Şizofreni hastaları diğer insanlarla ilişkilerinde zorluklar yaşayabilir veya mesleki faaliyette bulunmada sorunlar yaşayabilir. Bununla birlikte, bu esas olarak şizofreni tedavisi etkisiz olduğunda veya hasta onu basitçe ihmal ettiğinde olur. Şizofreninin tedavi edilmek yerine tedavi edilebileceği söylense bile, bu hastalığın tedavisi gerçekten de hastanın normal işleyişini sağlayabilir.

Şizofreni tedavisinin etkinliğine ilişkin spesifik istatistikler, çalışmalara dahil edilen faktörlere bağlı olarak değişmektedir. Uluslararası veriler temelinde hazırlanan ve en sık alıntılanan çalışmalardan birine göre, şizofreni tedavisi gören tüm hastaların 1/3'ünde tam terapötik başarı sağlanabilmektedir. Hastaların diğer 1/3'ü kısmi ancak tam olmayan iyileşme sağlar ve tüm hasta grubunun son kısmı hiç tatmin edici bir iyileşme sağlamaz. Böylece, tedavi edilenlerin yarısından fazlasında tedavinin gözle görülür etkileri elde edilebilir - tek başına bu gerçek, şizofreninin sadece gerekli değil, aynı zamanda tedavi edilmeye değer olduğuna ikna etmelidir.

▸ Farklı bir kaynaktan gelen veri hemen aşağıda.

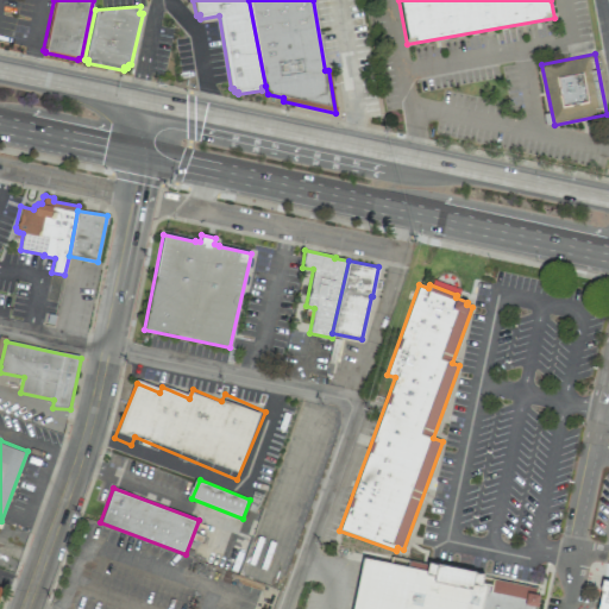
[(351,608),(363,558),(426,571),(428,563),(483,575),(482,583),(487,584),(481,608),(351,608)]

ZUS, şizofreni hastalarına sağlanan faydalar için yılda 1 milyar PLN'nin üzerinde harcama yapıyor

ZUS, şizofreni hastalarına sağlanan faydalar için yılda 1 milyar PLN'nin üzerinde harcama yapıyor. Hastaların önemli bir bölümünün engelli emeklisi olması gerekmeyecek ve uygun tıbbi bakım almış olsalardı profesyonel olarak aktif kalabilirlerdi. Uzmanlara göre, uzun etkili ilaçların daha fazla bulunabilirliği ve yerel psikiyatri kliniklerine dayalı hastane bakım modelinin toplum bakımına dönüştürülmesiyle hastaların durumu iyileştirilebilir.

Kaynak: Biznes.newseria.pl

Yazar hakkındaYay. Tomasz NickiPoznan Tıp Üniversitesi tıp fakültesi mezunu. Polonya denizinin bir hayranı (kulaklarında kulaklıklarla kıyılarında en isteyerek dolaşıyor), kediler ve kitaplar. Hastalarla çalışırken her zaman onları dinlemeye ve ihtiyaç duydukları kadar zaman ayırmaya odaklanır.